At a lunch last week with one of our staffers, a major media company president asked whether B&C tries to weigh the good news in our magazine with the bad so everything in our coverage is not too dire these days. The answer is, we would love to run more good news, trust us.

For our last print issue of 2008, when we thought things were as bad as could be both in the media industry and the economy as a whole (little did we know…), we ran a “gimmick” in which we actually only reported good news in the book. Any information about layoffs, companies folding or anything else was only available on our Website. We slapped a big old happy face on the cover—literally—and called it “The Happy Issue.”

“From shows bombing to companies tanking to way too many people losing their jobs, there has seemingly been nothing but bad news of late,” wrote B&C Editor-in-Chief Ben Grossman in his column ("Don't Worry, Be Happy: It's B&C's 'Good News' Issue!"). “So for one week, we're simply not going to be a party to it. For our last issue in print of 2008, we're boycotting bad news. Seriously.”

We heard as much positive feedback over the next weeks about that concept as anything we had done in a while. And earlier this month, NBC Nightly News anchor Brian Williams pleaded to the American public to send him some good news.
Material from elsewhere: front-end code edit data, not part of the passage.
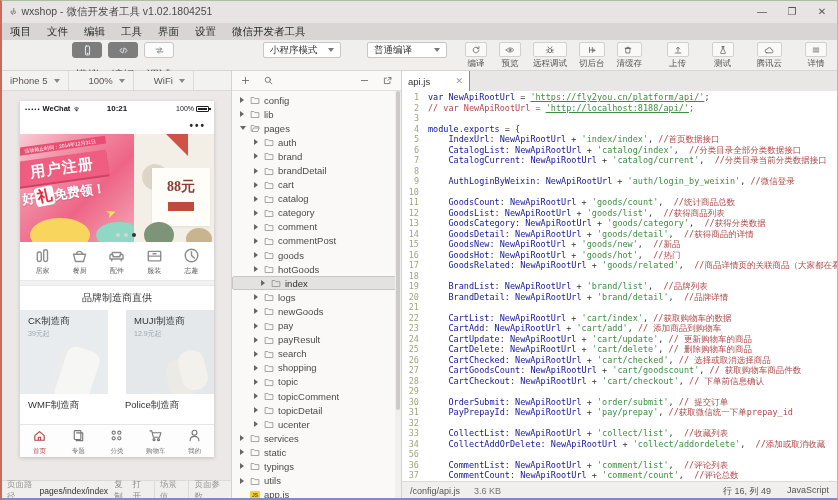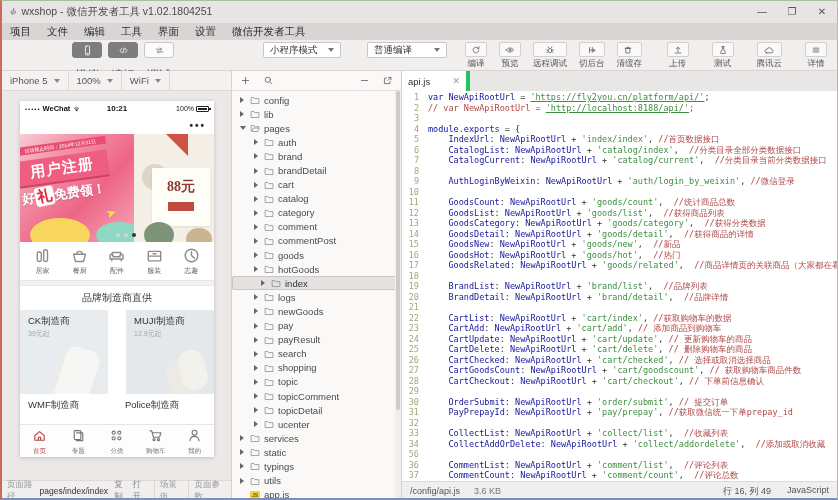--- a/index.html
+++ b/index.html
@@ -37,7 +37,7 @@
   .main{display:flex;height:429px;}
   
   .sim-panel{width:230px;background:#ebe8e7;border-right:1px solid #d4d1d0;display:flex;flex-direction:column;}
-  .device-bar{height:20px;background:#f4f2f1;border-bottom:1px solid #ddd9d8;display:flex;font-size:9.5px;color:#555;}
+  .device-bar{height:20px;background:#f4f2f1;border-bottom:1px solid #ddd9d8;display:flex;font-size:9.5px;color:#555;gap:12px;}
   .dev-cell{display:flex;align-items:center;padding:0 8px;border-right:1px solid #ddd9d8;}
   .dev-cell .caret{margin-left:6px;width:0;height:0;border-left:3px solid transparent;border-right:3px solid transparent;border-top:4px solid #888;}
   .stage{flex:1;position:relative;}

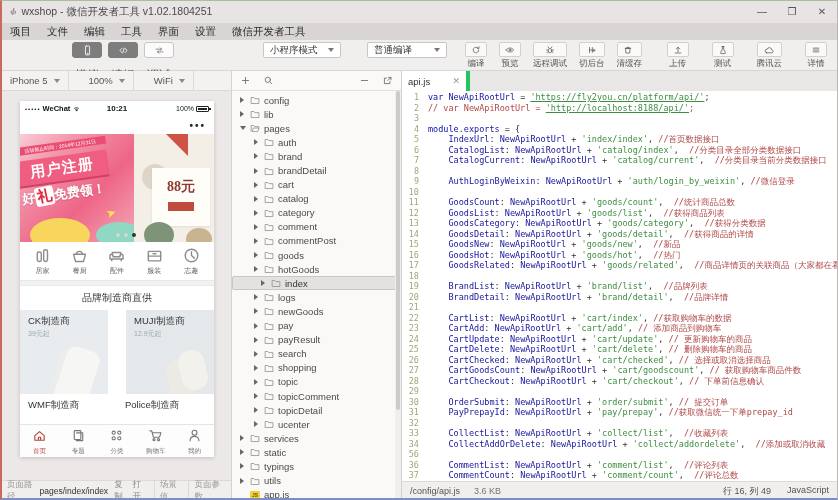--- a/index.html
+++ b/index.html
@@ -115,7 +115,7 @@
   
   .editor-panel{flex:1;display:flex;flex-direction:column;background:#fff;min-width:0;}
   .tabbar{height:20px;background:#e9e7e6;display:flex;flex:none;}
-  .tab{width:68px;background:#fff;display:flex;align-items:center;font-size:9.5px;color:#333;padding:0 6px;border-right:4px solid #22c55e;}
+  .tab{width:68px;background:#fff;display:flex;align-items:center;font-size:9.5px;color:#333;padding:0 6px;border-right:1px solid #22c55e;}
   .tab .close{margin-left:auto;color:#999;font-size:9px;}
   .code{flex:1;overflow:hidden;font-family:"DejaVu Sans Mono","Liberation Mono",monospace;font-size:8.5px;line-height:10.5px;padding-top:1px;}
   .cline{display:flex;white-space:pre;height:10.5px;}

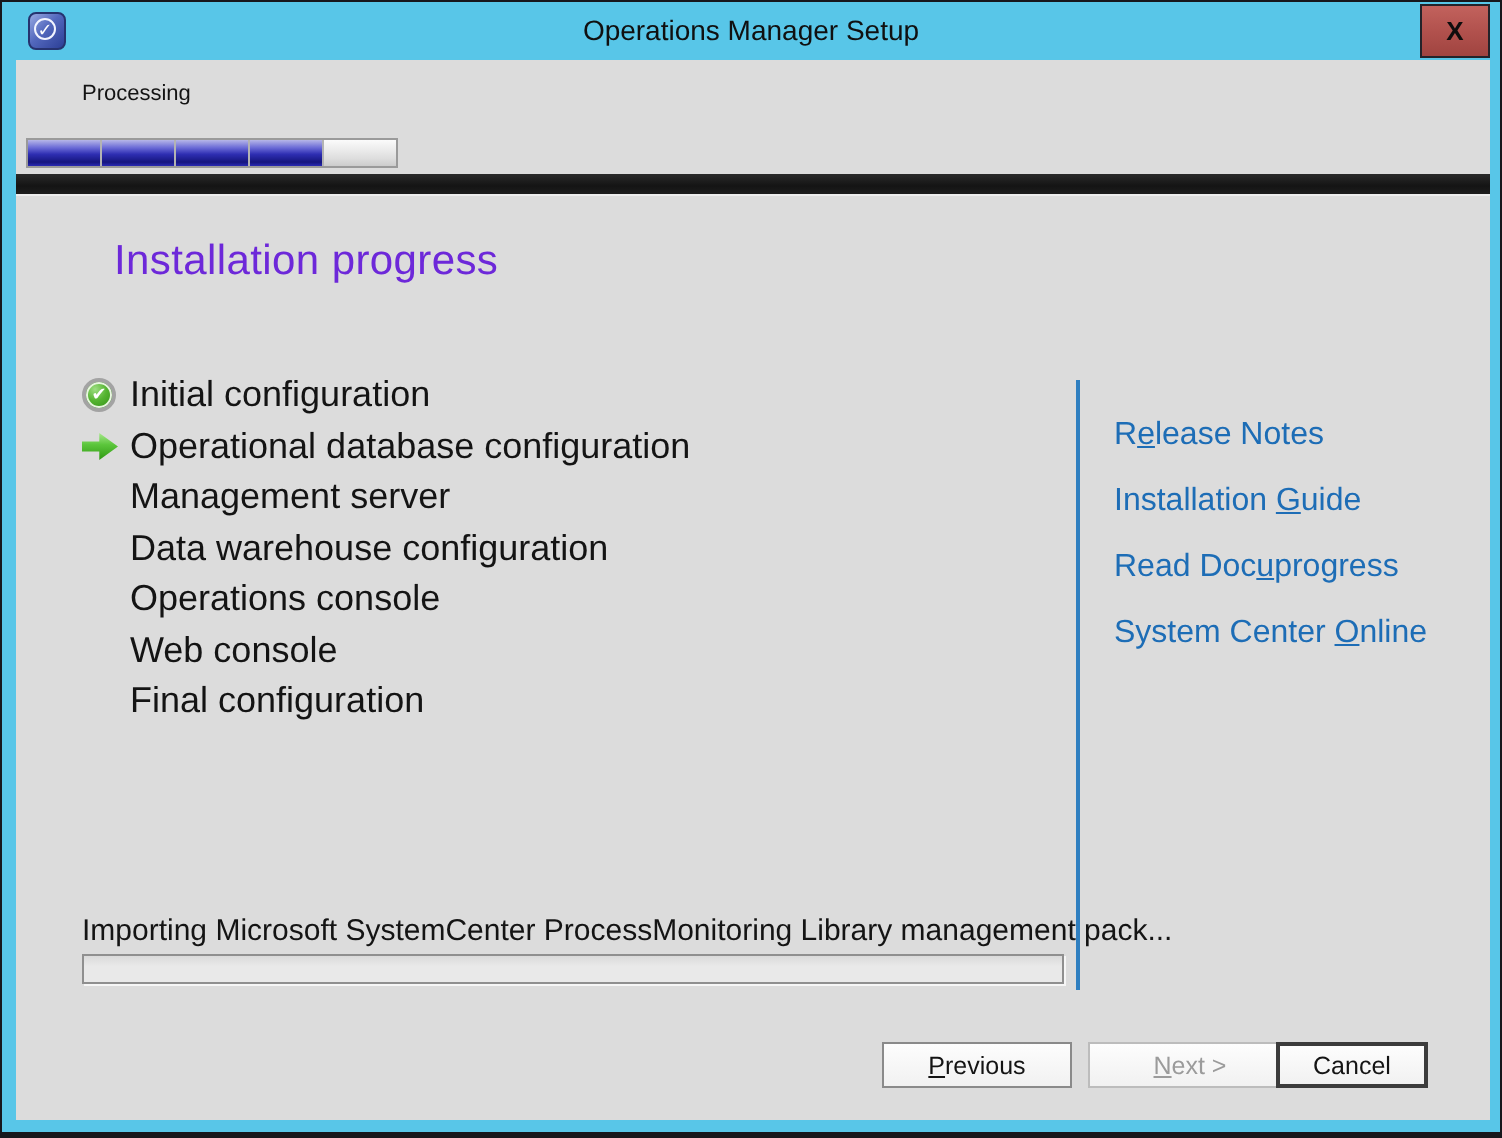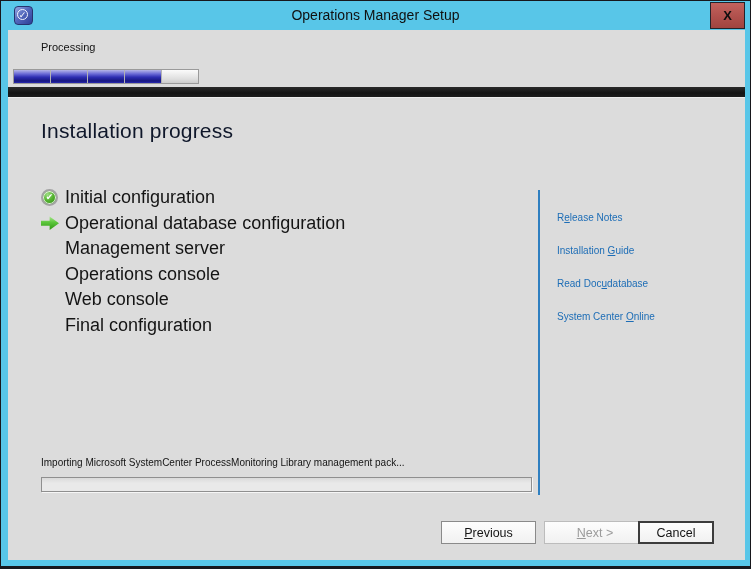--- a/index.html
+++ b/index.html
@@ -64,8 +64,8 @@
   }
 
   .page-heading {
-    position:absolute; left:33px; top:89px;
-    font-size:21px; font-weight:300; letter-spacing:0.2px; color:#0f172a;
+    position:absolute; left:49px; top:89px;
+    font-size:21px; font-weight:300; letter-spacing:0.2px; color:#6d28d9;
   }
 
   

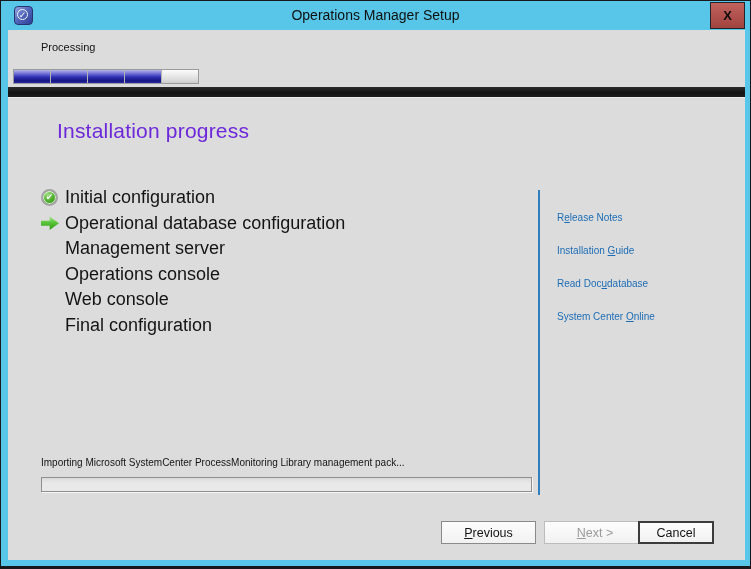--- a/index.html
+++ b/index.html
@@ -94,7 +94,7 @@
   .vdivider { position:absolute; left:530px; top:160px; width:2px; height:305px; background:#2f7fc0; }
   .side-links { position:absolute; left:549px; top:180px; }
   .side-link {
-    display:block; margin-bottom:18px; font-size:10px; color:#1d6db6;
+    display:block; margin-bottom:18px; font-size:16px; color:#1d6db6;
     text-decoration:none; line-height:15px;
   }
   .side-link .ak { text-decoration:underline; }

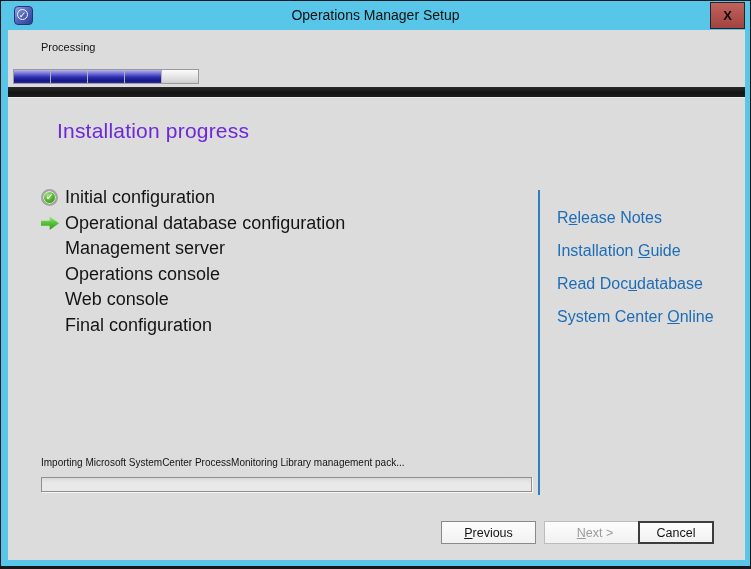--- a/index.html
+++ b/index.html
@@ -169,6 +169,10 @@
       </li>
       <li>
         <span class="step-icon-slot"></span>
+        <span class="label">Data warehouse configuration</span>
+      </li>
+      <li>
+        <span class="step-icon-slot"></span>
         <span class="label">Operations console</span>
       </li>
       <li>

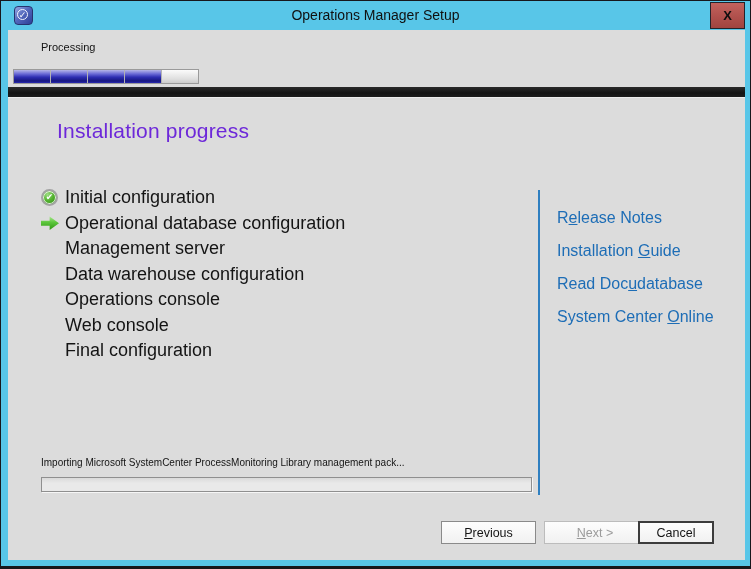--- a/index.html
+++ b/index.html
@@ -190,7 +190,7 @@
     <div class="side-links">
       <a href="#" class="side-link"><span>R</span><span class="ak">e</span><span>lease Notes</span></a>
       <a href="#" class="side-link"><span>Installation </span><span class="ak">G</span><span>uide</span></a>
-      <a href="#" class="side-link"><span>Read Doc</span><span class="ak">u</span><span>database</span></a>
+      <a href="#" class="side-link"><span>Read Doc</span><span class="ak">u</span><span>progress</span></a>
       <a href="#" class="side-link"><span>System Center </span><span class="ak">O</span><span>nline</span></a>
     </div>
 

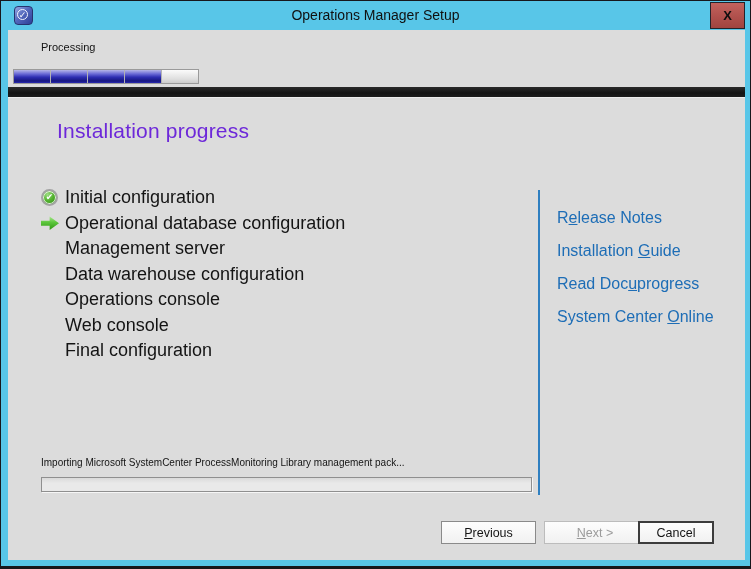--- a/index.html
+++ b/index.html
@@ -100,7 +100,7 @@
   .side-link .ak { text-decoration:underline; }
 
   
-  .status-text { position:absolute; left:33px; top:427px; font-size:10px; color:#141414; }
+  .status-text { position:absolute; left:33px; top:427px; font-size:15px; color:#141414; }
   .task-progress {
     position:absolute; left:33px; top:447px; width:491px; height:15px;
     border:1px solid #8f8f8f; background:linear-gradient(180deg,#dadada 0%,#e9e9e9 40%,#e9e9e9 100%);

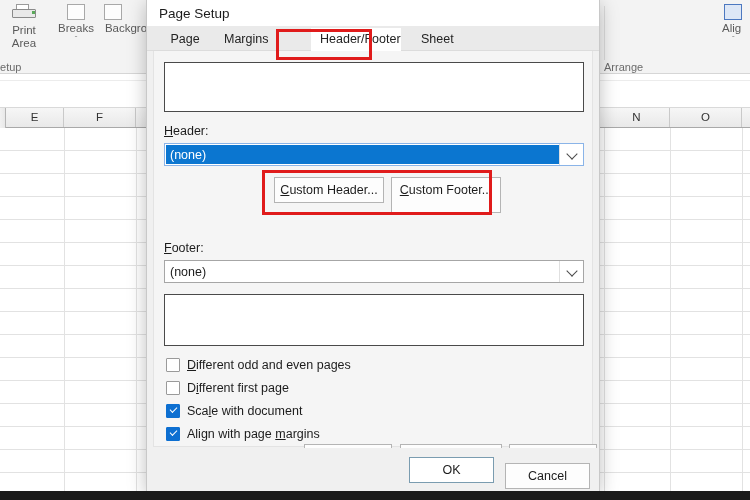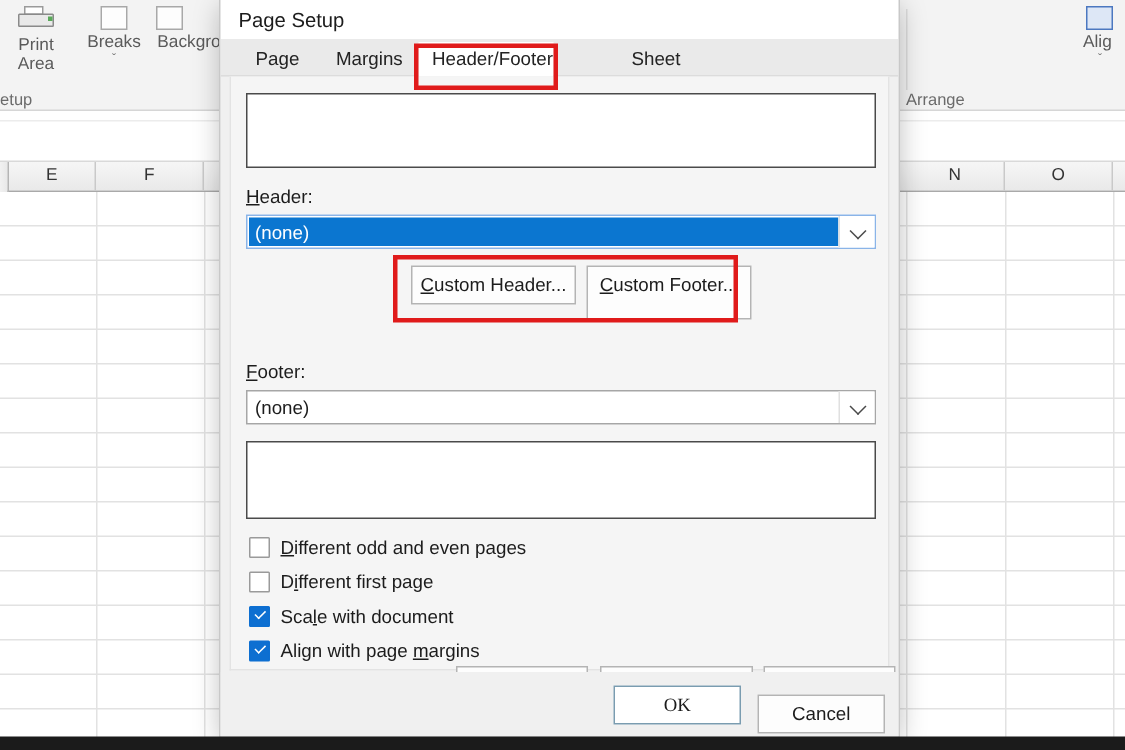--- a/index.html
+++ b/index.html
@@ -226,6 +226,7 @@
   }
   .tab.active {
     background: #ffffff;
+    margin-left: 32px;
   }
   .tabpanel {
     position: absolute;

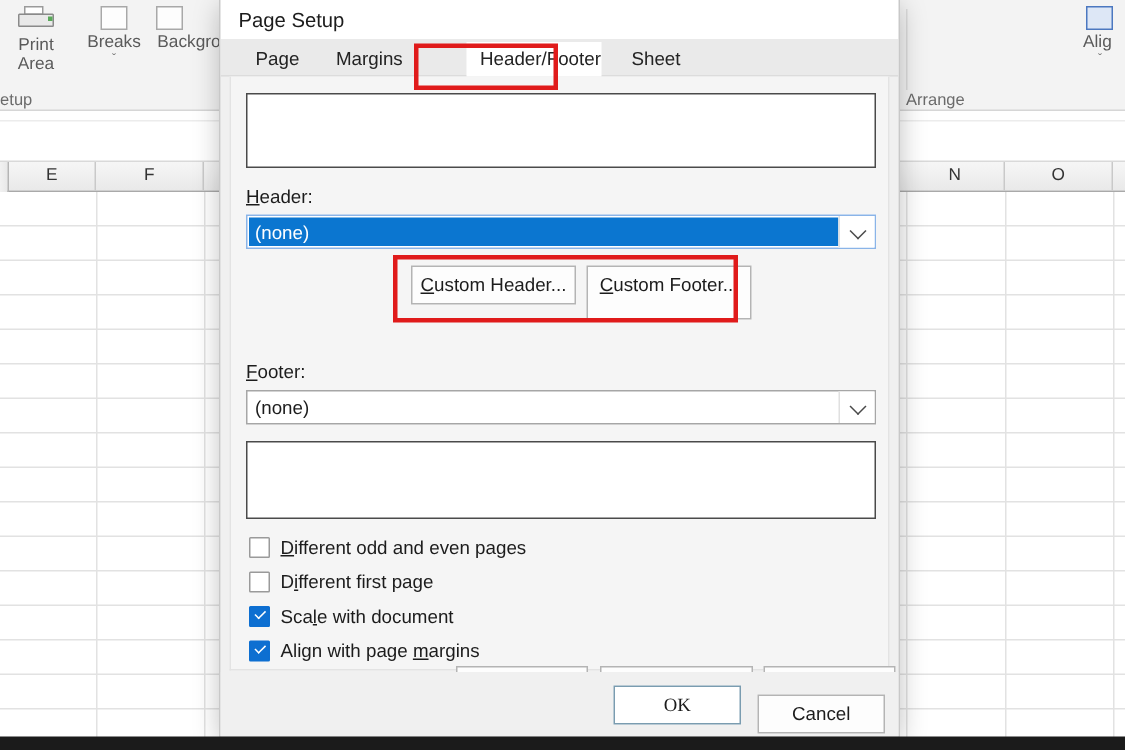--- a/index.html
+++ b/index.html
@@ -529,7 +529,7 @@
       </div>
 
       <div class="dlg-footer">
-        <div class="btn default" style="left:262px; top:9px; width:85px; height:26px; line-height:24px;font-family:Liberation Serif, serif;">OK</div>
+        <div class="btn default" style="left:262px; top:9px; width:85px; height:26px; line-height:24px;">OK</div>
         <div class="btn" style="left:358px; top:15px; width:85px; height:26px; line-height:24px;">Cancel</div>
       </div>
     </div>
He got bombarded with submissions.

It makes sense. We're as sick of reporting on the tough times as you (and we) are of reading about them. So each week we weigh the good with the bad; we have a responsibility to paint an honest portrayal of the business, but we try to do so along with the stories of opportunities and innovation that have come from these trying and transformative times.

Every newsgathering service has faced the challenge of how to cover this economic collapse, and must continue to ponder how to weigh any signs of a turnaround when they emerge. We would love nothing more than to see the malaise lifted off this business and the content-delivery industry as a whole get a spring back in its step. But we have a responsibility not to cheerlead, but to thought-lead. And so we must remain steadfast in our commitment to report what we see, for better or (more often lately) worse.

So to answer the studio head's question: Yes, we constantly think about the balance of positive versus negative stories. We look forward to the day when we can have another issue devoted only to good news, but this time because that is all there is to report.